I’m not alone as I search for answers in the madness. I find comfort in knowing that generally we Americans are good and kind people, willing to lend a hand and a heart. I take comfort knowing that for everyone who would wantonly and randomly do harm, there are thousands who would wantonly and randomly do good.

However, I may be alone, or at least in a smaller crowd, when I recognize that we also have a darker side. As we can be kind and generous individually, we can also be pugnacious, manipulative, aggressive, belligerent, and confrontational. Our nation spends in its military more than the next 10 countries behind us. Just since my childhood, we have invaded Vietnam, Cambodia, the Dominican Republic, Grenada, Panama, Bosnia, Iraq, and Afghanistan. Drone strikes are thought to kill 50 innocent people for every terrorist. The only president during my lifetime who actively promoted peace first was Jimmy Carter, and he was derided, excoriated!, for it.

Former General Dwight Eisenhower knew war intimately. He said leaving the presidential office, “In the councils of government, we must guard against the acquisition of unwarranted influence, whether sought or unsought, by the military industrial complex. The potential for the disastrous rise of misplaced power exists and will persist.” We should be paying more attention.

Many corporations are actively assaulting workers, the environment, public education, and public health with proliferation of pernicious chemicals, non-biodegradable plastics, genetically modified seeds and insidious pesticides. Oil companies are destroying enormous swaths of land to obtain tar sands and coal companies are decimating Appalachia and ruining the lives of the people and animals through mountaintop removal mining. Child labor and even slavery still exist and substandard labor conditions persist at factories around the world. Income inequality has been escalating rapidly for the last three decades in America, and a new cadre of hate groups has promulgated not on racial lines as in the past but on economic lines. Less-privileged people at home and abroad are marginalized and dominated, and our natural resources are seen as little more than cash machines. People are angry, both at home and abroad. Tensions are high and violence seems inevitable.

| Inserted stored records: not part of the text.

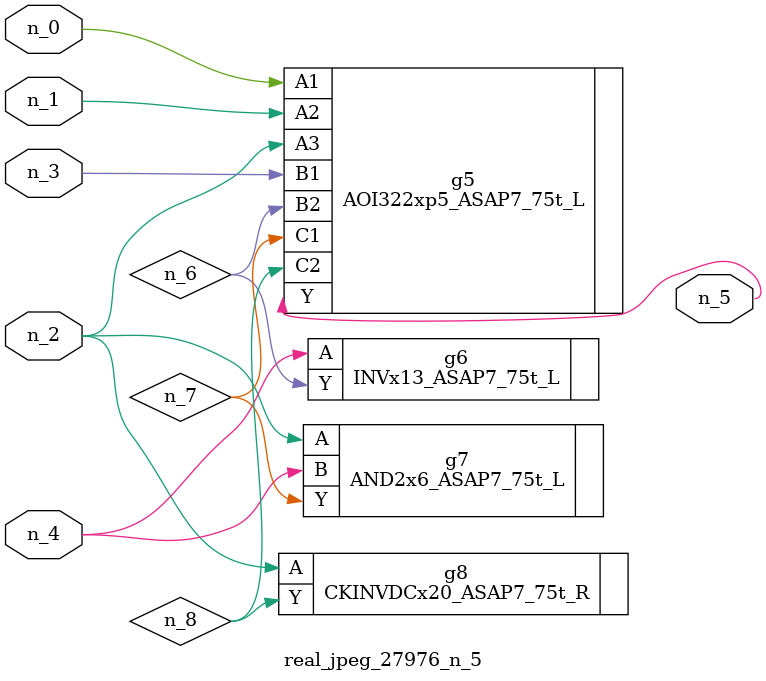
<source format=v>
module real_jpeg_27976_n_5 (n_4, n_0, n_1, n_2, n_3, n_5);

input n_4;
input n_0;
input n_1;
input n_2;
input n_3;

output n_5;

wire n_8;
wire n_6;
wire n_7;

AOI322xp5_ASAP7_75t_L g5 ( 
.A1(n_0),
.A2(n_1),
.A3(n_2),
.B1(n_3),
.B2(n_6),
.C1(n_7),
.C2(n_8),
.Y(n_5)
);

AND2x6_ASAP7_75t_L g7 ( 
.A(n_2),
.B(n_4),
.Y(n_7)
);

CKINVDCx20_ASAP7_75t_R g8 ( 
.A(n_2),
.Y(n_8)
);

INVx13_ASAP7_75t_L g6 ( 
.A(n_4),
.Y(n_6)
);


endmodule
</source>
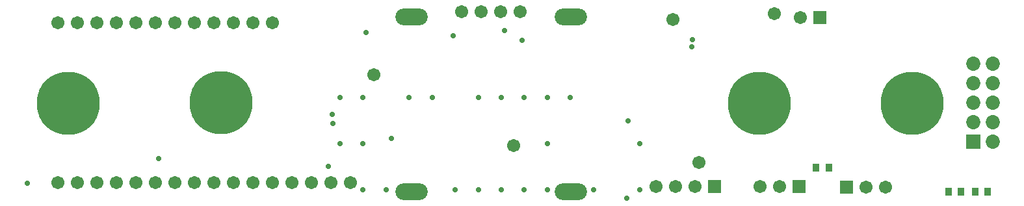
<source format=gts>
G04 Layer_Color=8388736*
%FSAX25Y25*%
%MOIN*%
G70*
G01*
G75*
%ADD41R,0.03556X0.04147*%
%ADD42C,0.32296*%
%ADD43R,0.07296X0.07296*%
%ADD44C,0.07296*%
%ADD45C,0.06706*%
%ADD46C,0.04737*%
%ADD47R,0.06706X0.06706*%
%ADD48C,0.06706*%
%ADD49C,0.06710*%
%ADD50O,0.16548X0.08674*%
%ADD51C,0.02768*%
D41*
X0586661Y0294657D02*
D03*
X0593157D02*
D03*
X0654543Y0282343D02*
D03*
X0661039D02*
D03*
X0668161Y0282358D02*
D03*
X0674657D02*
D03*
D42*
X0557400Y0327700D02*
D03*
X0203100D02*
D03*
X0281700Y0328000D02*
D03*
X0635900Y0327700D02*
D03*
D43*
X0667218Y0308183D02*
D03*
D44*
Y0318183D02*
D03*
Y0328183D02*
D03*
Y0338183D02*
D03*
Y0348183D02*
D03*
X0677218Y0308183D02*
D03*
Y0318183D02*
D03*
Y0328183D02*
D03*
Y0338183D02*
D03*
Y0348183D02*
D03*
D45*
X0198000Y0369163D02*
D03*
X0208000D02*
D03*
X0218000D02*
D03*
X0228000D02*
D03*
X0238000D02*
D03*
X0248000D02*
D03*
X0258000D02*
D03*
X0268000D02*
D03*
X0278000D02*
D03*
X0288000D02*
D03*
X0298000D02*
D03*
X0308000D02*
D03*
X0258000Y0287037D02*
D03*
X0268000D02*
D03*
X0278000D02*
D03*
X0248000D02*
D03*
X0238000D02*
D03*
X0228000D02*
D03*
X0218000D02*
D03*
X0288000Y0287076D02*
D03*
X0298000Y0287037D02*
D03*
X0308000D02*
D03*
X0318000D02*
D03*
X0328000D02*
D03*
X0338000D02*
D03*
X0348000D02*
D03*
X0208000D02*
D03*
X0198000D02*
D03*
X0404835Y0374870D02*
D03*
D46*
X0557400Y0327700D02*
D03*
X0203100D02*
D03*
X0281700Y0328000D02*
D03*
X0635900Y0327700D02*
D03*
D47*
X0588400Y0371600D02*
D03*
X0534500Y0285000D02*
D03*
X0578000D02*
D03*
X0602300Y0284900D02*
D03*
D48*
X0578400Y0371600D02*
D03*
X0504500Y0285000D02*
D03*
X0514500D02*
D03*
X0524500D02*
D03*
X0568000D02*
D03*
X0558000D02*
D03*
X0612300Y0284900D02*
D03*
X0622300D02*
D03*
X0431400Y0306200D02*
D03*
X0526500Y0297500D02*
D03*
X0513100Y0370700D02*
D03*
X0359800Y0342500D02*
D03*
X0565100Y0373800D02*
D03*
D49*
X0434874Y0374870D02*
D03*
X0424835Y0374831D02*
D03*
X0414835D02*
D03*
D50*
X0460898Y0282469D02*
D03*
X0379165D02*
D03*
X0379205Y0372232D02*
D03*
X0460898D02*
D03*
D51*
X0496063Y0307086D02*
D03*
Y0283465D02*
D03*
X0490157Y0318898D02*
D03*
X0472441Y0283465D02*
D03*
X0460630Y0330709D02*
D03*
X0448819D02*
D03*
Y0307086D02*
D03*
Y0283465D02*
D03*
X0437008Y0330709D02*
D03*
Y0283465D02*
D03*
X0425197Y0330709D02*
D03*
Y0283465D02*
D03*
X0413386Y0330709D02*
D03*
Y0283465D02*
D03*
X0401575D02*
D03*
X0389764Y0330709D02*
D03*
X0377953D02*
D03*
X0366142Y0283465D02*
D03*
X0354331Y0330709D02*
D03*
Y0307086D02*
D03*
Y0283465D02*
D03*
X0342520Y0330709D02*
D03*
Y0307086D02*
D03*
X0336614Y0295275D02*
D03*
X0182100Y0286600D02*
D03*
X0338900Y0317500D02*
D03*
X0249600Y0299500D02*
D03*
X0489500Y0279000D02*
D03*
X0356000Y0364000D02*
D03*
X0400500Y0362500D02*
D03*
X0427000Y0365000D02*
D03*
X0436000Y0360000D02*
D03*
X0368800Y0309600D02*
D03*
X0273100Y0338900D02*
D03*
X0200400Y0341000D02*
D03*
X0338500Y0322000D02*
D03*
X0523100Y0360500D02*
D03*
X0522800Y0356800D02*
D03*
X0551400Y0339700D02*
D03*
X0625300Y0336600D02*
D03*
M02*

</source>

I don’t have any better answers to unspeakable tragedy than anybody else. For me, I react to such tragedies by doing seeking my own best nature, trying to bring creativity and harmony to the world, by telling my wife and daughter that I love them, by picking up somebody else’s trash, by waving at a passing motorist, by smelling the blossoms, by speaking out against violence and intolerance, by helping someone in need, and by refusing to be terrorized.

I encourage you to use a few minutes of your time and energy today to wage peace in your own way.